[Record excerpts Boundary: Start]

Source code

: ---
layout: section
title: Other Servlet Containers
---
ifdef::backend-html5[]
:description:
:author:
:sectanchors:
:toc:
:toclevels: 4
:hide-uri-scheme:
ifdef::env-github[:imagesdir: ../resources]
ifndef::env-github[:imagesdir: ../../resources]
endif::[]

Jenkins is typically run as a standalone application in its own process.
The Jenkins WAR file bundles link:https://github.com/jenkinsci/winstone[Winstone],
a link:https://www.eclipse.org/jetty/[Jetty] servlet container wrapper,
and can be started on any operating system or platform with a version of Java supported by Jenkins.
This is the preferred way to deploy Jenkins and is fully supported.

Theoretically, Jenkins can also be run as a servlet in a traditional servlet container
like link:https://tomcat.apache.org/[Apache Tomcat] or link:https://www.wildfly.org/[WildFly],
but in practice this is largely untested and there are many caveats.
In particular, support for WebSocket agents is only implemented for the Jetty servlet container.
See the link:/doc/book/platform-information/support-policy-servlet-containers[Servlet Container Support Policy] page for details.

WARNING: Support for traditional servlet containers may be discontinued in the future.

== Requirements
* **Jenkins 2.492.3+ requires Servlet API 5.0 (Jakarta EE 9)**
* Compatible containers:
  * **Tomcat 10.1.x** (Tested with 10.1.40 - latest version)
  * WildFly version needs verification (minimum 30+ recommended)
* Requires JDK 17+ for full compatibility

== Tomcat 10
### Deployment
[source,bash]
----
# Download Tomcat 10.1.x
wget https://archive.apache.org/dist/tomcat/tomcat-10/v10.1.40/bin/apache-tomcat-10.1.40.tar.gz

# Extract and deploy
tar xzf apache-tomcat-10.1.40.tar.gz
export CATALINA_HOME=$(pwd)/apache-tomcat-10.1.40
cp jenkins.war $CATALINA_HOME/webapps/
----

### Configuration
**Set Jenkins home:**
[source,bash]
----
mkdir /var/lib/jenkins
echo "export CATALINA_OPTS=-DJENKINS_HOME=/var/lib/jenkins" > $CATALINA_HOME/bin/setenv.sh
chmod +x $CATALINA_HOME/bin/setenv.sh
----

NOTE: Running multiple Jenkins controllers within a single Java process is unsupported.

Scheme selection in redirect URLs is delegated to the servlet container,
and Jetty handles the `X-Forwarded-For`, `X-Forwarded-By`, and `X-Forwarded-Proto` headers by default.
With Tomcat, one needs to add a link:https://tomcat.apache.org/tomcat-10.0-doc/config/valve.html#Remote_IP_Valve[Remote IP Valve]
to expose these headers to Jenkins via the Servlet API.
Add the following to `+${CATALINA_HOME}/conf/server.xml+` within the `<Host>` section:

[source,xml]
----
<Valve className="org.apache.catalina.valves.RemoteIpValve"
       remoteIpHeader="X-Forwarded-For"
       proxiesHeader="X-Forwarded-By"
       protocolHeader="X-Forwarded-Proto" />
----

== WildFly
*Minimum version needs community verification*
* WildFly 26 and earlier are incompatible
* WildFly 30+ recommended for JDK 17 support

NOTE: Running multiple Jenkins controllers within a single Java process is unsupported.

[Record excerpts Boundary: End]

Exercise requirements. Using the data above, reproduce every line exactly.

Task answer.
Source code

: ---
layout: section
title: Other Servlet Containers
---
ifdef::backend-html5[]
:description:
:author:
:sectanchors:
:toc:
:toclevels: 4
:hide-uri-scheme:
ifdef::env-github[:imagesdir: ../resources]
ifndef::env-github[:imagesdir: ../../resources]
endif::[]

Jenkins is typically run as a standalone application in its own process.
The Jenkins WAR file bundles link:https://github.com/jenkinsci/winstone[Winstone],
a link:https://www.eclipse.org/jetty/[Jetty] servlet container wrapper,
and can be started on any operating system or platform with a version of Java supported by Jenkins.
This is the preferred way to deploy Jenkins and is fully supported.

Theoretically, Jenkins can also be run as a servlet in a traditional servlet container
like link:https://tomcat.apache.org/[Apache Tomcat] or link:https://www.wildfly.org/[WildFly],
but in practice this is largely untested and there are many caveats.
In particular, support for WebSocket agents is only implemented for the Jetty servlet container.
See the link:/doc/book/platform-information/support-policy-servlet-containers[Servlet Container Support Policy] page for details.

WARNING: Support for traditional servlet containers may be discontinued in the future.

== Requirements
* **Jenkins 2.492.3+ requires Servlet API 5.0 (Jakarta EE 9)**
* Compatible containers:
  * **Tomcat 10.1.x** (Tested with 10.1.40 - latest version)
  * WildFly version needs verification (minimum 30+ recommended)
* Requires JDK 17+ for full compatibility

== Tomcat 10
### Deployment
[source,bash]
----
# Download Tomcat 10.1.x
wget https://archive.apache.org/dist/tomcat/tomcat-10/v10.1.40/bin/apache-tomcat-10.1.40.tar.gz

# Extract and deploy
tar xzf apache-tomcat-10.1.40.tar.gz
export CATALINA_HOME=$(pwd)/apache-tomcat-10.1.40
cp jenkins.war $CATALINA_HOME/webapps/
----

### Configuration
**Set Jenkins home:**
[source,bash]
----
mkdir /var/lib/jenkins
echo "export CATALINA_OPTS=-DJENKINS_HOME=/var/lib/jenkins" > $CATALINA_HOME/bin/setenv.sh
chmod +x $CATALINA_HOME/bin/setenv.sh
----

NOTE: Running multiple Jenkins controllers within a single Java process is unsupported.

Scheme selection in redirect URLs is delegated to the servlet container,
and Jetty handles the `X-Forwarded-For`, `X-Forwarded-By`, and `X-Forwarded-Proto` headers by default.
With Tomcat, one needs to add a link:https://tomcat.apache.org/tomcat-10.0-doc/config/valve.html#Remote_IP_Valve[Remote IP Valve]
to expose these headers to Jenkins via the Servlet API.
Add the following to `+${CATALINA_HOME}/conf/server.xml+` within the `<Host>` section:

[source,xml]
----
<Valve className="org.apache.catalina.valves.RemoteIpValve"
       remoteIpHeader="X-Forwarded-For"
       proxiesHeader="X-Forwarded-By"
       protocolHeader="X-Forwarded-Proto" />
----

== WildFly
*Minimum version needs community verification*
* WildFly 26 and earlier are incompatible
* WildFly 30+ recommended for JDK 17 support

NOTE: Running multiple Jenkins controllers within a single Java process is unsupported.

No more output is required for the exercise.